Question

A convex lens of focal length 10 cm produces a real image that is 3 times the size of an object. What will be the distance of the object from the lens?​

Answer 1

Given :-

• focal length of convex lens = + 10 cm
• image formed is real
• magnification of image , m = -3

(focal length of convex lens is always positive )

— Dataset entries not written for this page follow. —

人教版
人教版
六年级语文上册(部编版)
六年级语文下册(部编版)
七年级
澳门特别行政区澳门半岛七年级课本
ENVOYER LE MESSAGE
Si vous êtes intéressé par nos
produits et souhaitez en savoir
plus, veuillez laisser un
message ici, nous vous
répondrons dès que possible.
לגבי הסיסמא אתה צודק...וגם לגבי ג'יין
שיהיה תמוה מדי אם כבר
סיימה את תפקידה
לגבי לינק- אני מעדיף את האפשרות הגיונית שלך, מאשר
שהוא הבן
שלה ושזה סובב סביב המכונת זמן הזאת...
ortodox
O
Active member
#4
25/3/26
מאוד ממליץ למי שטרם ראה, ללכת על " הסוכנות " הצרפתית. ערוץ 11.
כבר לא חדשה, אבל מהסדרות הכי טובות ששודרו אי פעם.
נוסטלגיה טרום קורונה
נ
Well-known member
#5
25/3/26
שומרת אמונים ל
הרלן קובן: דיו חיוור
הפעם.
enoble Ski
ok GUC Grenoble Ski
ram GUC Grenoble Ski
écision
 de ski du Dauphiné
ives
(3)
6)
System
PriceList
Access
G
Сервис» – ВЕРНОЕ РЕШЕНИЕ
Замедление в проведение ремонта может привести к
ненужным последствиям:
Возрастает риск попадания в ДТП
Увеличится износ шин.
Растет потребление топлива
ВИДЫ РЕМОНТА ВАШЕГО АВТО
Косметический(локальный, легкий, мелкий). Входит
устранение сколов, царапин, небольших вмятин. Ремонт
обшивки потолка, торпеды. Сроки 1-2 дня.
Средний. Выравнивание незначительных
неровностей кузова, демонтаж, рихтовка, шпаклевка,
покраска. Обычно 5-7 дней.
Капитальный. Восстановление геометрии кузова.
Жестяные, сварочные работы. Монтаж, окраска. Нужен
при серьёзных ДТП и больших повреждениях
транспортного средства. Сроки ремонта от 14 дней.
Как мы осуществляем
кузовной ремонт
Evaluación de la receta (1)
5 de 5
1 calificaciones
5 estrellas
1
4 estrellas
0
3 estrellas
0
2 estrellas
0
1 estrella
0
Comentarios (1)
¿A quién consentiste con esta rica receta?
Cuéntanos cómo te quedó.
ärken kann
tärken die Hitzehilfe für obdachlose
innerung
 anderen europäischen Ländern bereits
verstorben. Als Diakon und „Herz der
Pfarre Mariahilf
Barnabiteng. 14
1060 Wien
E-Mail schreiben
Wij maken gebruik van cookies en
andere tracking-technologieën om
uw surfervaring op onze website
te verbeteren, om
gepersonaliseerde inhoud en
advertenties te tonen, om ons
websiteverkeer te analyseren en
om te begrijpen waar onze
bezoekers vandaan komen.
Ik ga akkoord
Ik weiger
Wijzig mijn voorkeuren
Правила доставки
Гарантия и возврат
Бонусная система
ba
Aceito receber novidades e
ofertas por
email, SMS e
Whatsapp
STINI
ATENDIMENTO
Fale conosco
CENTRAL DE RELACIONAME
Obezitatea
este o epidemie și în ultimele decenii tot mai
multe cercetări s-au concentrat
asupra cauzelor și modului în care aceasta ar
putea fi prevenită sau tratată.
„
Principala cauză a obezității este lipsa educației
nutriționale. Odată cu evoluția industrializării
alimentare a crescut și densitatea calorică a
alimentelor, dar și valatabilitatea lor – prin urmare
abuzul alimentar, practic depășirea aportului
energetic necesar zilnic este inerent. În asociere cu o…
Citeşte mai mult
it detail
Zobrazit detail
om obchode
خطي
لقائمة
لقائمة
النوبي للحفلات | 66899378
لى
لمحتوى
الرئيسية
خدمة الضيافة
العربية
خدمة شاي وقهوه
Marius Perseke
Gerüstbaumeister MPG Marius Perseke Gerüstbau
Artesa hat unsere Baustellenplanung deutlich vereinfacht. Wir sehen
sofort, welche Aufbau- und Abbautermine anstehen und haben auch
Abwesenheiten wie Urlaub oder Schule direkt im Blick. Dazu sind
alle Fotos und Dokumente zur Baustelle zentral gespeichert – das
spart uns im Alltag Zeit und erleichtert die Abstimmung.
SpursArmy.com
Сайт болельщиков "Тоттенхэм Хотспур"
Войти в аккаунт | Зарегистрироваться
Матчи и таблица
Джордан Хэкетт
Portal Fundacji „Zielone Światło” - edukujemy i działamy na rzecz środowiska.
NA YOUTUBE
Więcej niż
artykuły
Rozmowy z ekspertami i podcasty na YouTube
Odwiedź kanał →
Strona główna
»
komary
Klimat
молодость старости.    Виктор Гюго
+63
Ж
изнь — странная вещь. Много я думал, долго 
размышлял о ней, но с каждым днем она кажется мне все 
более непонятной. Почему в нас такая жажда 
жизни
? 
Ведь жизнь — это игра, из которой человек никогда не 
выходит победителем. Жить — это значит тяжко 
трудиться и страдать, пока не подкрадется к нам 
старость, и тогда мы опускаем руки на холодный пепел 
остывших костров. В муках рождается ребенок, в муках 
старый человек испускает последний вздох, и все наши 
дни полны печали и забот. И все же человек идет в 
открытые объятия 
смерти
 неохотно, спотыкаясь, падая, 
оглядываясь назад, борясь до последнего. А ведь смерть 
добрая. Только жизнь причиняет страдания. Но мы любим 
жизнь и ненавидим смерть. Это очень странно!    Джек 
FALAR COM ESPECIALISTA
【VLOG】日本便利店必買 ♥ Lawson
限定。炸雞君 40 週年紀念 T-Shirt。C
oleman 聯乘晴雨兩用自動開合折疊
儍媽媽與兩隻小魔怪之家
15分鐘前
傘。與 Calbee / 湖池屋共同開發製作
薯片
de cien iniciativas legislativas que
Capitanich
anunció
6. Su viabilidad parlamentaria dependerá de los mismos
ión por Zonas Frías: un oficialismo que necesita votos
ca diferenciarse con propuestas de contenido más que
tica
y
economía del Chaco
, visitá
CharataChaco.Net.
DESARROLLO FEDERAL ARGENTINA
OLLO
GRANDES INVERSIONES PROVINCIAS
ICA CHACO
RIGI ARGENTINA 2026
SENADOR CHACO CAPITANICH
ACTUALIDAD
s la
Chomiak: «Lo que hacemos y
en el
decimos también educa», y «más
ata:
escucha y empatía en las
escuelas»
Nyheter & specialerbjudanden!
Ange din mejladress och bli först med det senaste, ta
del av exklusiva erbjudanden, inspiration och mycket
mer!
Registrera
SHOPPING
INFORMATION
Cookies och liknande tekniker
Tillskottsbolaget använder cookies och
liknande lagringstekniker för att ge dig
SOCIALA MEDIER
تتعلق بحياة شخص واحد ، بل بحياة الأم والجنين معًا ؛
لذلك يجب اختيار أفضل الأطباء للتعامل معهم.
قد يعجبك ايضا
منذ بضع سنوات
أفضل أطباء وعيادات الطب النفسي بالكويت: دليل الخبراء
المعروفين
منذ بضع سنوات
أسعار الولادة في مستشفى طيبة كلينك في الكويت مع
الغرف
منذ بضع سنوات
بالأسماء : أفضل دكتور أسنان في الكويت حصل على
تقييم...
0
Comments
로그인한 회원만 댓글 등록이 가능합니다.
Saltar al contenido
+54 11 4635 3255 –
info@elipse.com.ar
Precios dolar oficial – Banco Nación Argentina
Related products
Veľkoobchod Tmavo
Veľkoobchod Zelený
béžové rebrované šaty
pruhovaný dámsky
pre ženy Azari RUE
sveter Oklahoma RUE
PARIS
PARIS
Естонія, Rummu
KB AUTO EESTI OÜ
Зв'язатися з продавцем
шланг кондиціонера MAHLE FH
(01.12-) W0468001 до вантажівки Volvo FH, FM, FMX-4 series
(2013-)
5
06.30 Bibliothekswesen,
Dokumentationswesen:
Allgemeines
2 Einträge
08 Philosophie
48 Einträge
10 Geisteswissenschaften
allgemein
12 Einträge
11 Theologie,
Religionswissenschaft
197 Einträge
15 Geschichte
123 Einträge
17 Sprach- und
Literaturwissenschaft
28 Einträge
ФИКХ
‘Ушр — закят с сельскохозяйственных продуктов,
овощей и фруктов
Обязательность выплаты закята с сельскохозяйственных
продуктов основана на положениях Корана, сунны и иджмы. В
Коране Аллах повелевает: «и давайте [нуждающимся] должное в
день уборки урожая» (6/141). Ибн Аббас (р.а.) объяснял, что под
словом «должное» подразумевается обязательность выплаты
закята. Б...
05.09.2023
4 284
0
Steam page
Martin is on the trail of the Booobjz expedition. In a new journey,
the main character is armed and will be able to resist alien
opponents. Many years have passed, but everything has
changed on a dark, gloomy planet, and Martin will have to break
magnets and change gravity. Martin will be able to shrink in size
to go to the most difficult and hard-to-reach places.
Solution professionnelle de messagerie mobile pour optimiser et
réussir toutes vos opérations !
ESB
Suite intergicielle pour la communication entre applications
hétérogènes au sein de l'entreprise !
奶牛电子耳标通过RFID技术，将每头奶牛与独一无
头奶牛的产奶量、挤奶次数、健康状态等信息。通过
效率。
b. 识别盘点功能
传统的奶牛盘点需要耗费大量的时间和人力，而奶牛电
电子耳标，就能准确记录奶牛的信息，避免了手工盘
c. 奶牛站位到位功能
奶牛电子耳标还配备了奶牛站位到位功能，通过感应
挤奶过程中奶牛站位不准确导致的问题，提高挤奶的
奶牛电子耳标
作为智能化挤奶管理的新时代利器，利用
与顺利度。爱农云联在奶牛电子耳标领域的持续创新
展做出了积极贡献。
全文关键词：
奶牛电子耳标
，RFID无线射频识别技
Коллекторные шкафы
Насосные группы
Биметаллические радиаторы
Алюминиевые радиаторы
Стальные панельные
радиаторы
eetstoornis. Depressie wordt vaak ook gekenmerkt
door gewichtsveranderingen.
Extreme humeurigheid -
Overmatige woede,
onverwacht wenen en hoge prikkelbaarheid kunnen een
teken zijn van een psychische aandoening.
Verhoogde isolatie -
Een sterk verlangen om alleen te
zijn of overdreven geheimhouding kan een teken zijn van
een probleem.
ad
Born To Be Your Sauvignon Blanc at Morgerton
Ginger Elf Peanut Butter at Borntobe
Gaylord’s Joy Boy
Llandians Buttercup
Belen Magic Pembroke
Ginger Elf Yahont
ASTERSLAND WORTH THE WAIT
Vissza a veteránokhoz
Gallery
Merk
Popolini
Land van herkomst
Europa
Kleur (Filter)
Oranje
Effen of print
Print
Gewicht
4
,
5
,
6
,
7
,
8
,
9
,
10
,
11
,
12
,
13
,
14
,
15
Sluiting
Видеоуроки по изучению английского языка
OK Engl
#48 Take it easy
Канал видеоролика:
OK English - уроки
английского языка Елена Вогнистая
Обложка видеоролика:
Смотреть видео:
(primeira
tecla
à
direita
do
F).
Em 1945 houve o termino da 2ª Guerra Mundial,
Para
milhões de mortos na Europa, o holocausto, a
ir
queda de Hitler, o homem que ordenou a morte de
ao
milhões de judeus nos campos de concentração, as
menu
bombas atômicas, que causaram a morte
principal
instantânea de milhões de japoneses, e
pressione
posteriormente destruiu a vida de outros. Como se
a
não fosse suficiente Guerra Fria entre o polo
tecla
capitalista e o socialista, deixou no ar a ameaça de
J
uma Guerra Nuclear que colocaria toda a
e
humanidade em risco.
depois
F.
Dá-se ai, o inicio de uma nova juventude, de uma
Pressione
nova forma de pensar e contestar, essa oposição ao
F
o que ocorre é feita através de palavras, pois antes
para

( magnification is negative since image formed is real )

To find :-

• distance of object from lens

Formulae Required :-

Formula for magnification produced by lens

$\red{\bigstar}\boxed{\sf{m=\dfrac{v}{u}}}$

(where m is the magnification , u is the position of object , v is the position of image.)

Lens Formula

$\red{\bigstar}\boxed{\sf{\dfrac{1}{f}=\dfrac{1}{v}-\dfrac{1}{u}}}$

(where f is the focal length of lens , v is the position of image , u is the position of object)

Solution :-

⇢  position of object = u

⇢  position of image = v

⇢  magnification produced = m = - 3

⇢  focal length of lens = f = + 10 cm

▶Using the formula for calculating magnification of lens

$\implies\sf{m=\dfrac{v}{u}}\\\\\implies \sf{-3=\dfrac{v}{u}}\\\\\implies\boxed{\sf {v=-3u\;\;\;\;....equation(1)}}$

▶Using the lens Formula

$\implies\sf{\dfrac{1}{f}=\dfrac{1}{v}-\dfrac{1}{u}}\\\\\implies\sf{\dfrac{1}{10}=\dfrac{1}{v}-\dfrac{1}{u}}$

using equation (1)

$\implies\sf{\dfrac{1}{10}=\dfrac{1}{(-3u)}-\dfrac{1}{u}}\\\\\implies\sf{\dfrac{1}{10}=\dfrac{1-(-3)}{-3u}}\\\\\implies\sf{-3u=40}\\\\\implies\boxed{\boxed{\sf{u=-\;\dfrac{40}{3}\;\;cm=-13.34\;\;cm}}}$

Hence,

Distance of object from the Lens is 13.34 cm in front of the lens .

Answer 2

Given,

Focal length (f) = 10 cm

Magnification (m) = -3

Here, the magnification is taken negative since the image formed is real.

To Find,

The distance of an object from the lens

Solution,

Magnification produced by the lens is given by,

       $m=\frac{v}{u}$

Here, 'v' is the position of the image and

'u' is the position of object.

Substituting the given value, we get

       $-3=\frac{v}{u}$

       $v=-3u$          ⇒ Equation (1)

Using the lens formula,

       $\frac{1}{f} = \frac{1}{v}-\frac{1}{u}$

       $\frac{1}{10} = \frac{1}{v}-\frac{1}{u}$

Substituting the equation (1) in above equation,

       $\frac{1}{10} = \frac{1}{-3u}-\frac{1}{u}$

       $\frac{1}{10} = \frac{1-(-3)}{-3u}$

     $-3u = 40$

       $u =-\frac{40}{3}$

       u = -13.34 cm

Hence,

The distance of the object from the Lens is 13.34 cm in front of the lens.